▶ **Task directions**
Extract the lines from the one containing "### Adding roles to the role group" through the end of the records, and repeat them verbatim.

[Opening Data for this exercise section]

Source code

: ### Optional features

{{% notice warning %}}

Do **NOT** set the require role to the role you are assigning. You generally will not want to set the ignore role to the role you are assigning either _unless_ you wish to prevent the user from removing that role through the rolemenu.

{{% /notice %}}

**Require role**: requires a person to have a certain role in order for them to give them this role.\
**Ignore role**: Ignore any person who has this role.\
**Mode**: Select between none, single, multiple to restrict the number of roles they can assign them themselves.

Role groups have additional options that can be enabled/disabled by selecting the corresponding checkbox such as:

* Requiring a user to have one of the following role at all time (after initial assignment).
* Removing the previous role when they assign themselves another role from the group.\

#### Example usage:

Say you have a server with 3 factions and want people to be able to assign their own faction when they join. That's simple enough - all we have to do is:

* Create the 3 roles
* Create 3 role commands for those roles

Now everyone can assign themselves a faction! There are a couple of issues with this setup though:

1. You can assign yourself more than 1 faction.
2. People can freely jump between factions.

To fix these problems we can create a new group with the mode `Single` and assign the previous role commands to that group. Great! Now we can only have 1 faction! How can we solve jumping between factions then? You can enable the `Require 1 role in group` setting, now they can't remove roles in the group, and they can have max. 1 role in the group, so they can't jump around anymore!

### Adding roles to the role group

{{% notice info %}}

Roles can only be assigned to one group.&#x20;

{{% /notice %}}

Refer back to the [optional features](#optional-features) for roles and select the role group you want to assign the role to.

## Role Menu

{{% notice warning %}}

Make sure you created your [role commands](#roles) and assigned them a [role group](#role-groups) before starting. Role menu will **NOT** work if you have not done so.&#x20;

[Closing Data for this exercise section]

▶ **Solution for this exercise**
### Adding roles to the role group

{{% notice info %}}

Roles can only be assigned to one group.&#x20;

{{% /notice %}}

Refer back to the [optional features](#optional-features) for roles and select the role group you want to assign the role to.

## Role Menu

{{% notice warning %}}

Make sure you created your [role commands](#roles) and assigned them a [role group](#role-groups) before starting. Role menu will **NOT** work if you have not done so.&#x20;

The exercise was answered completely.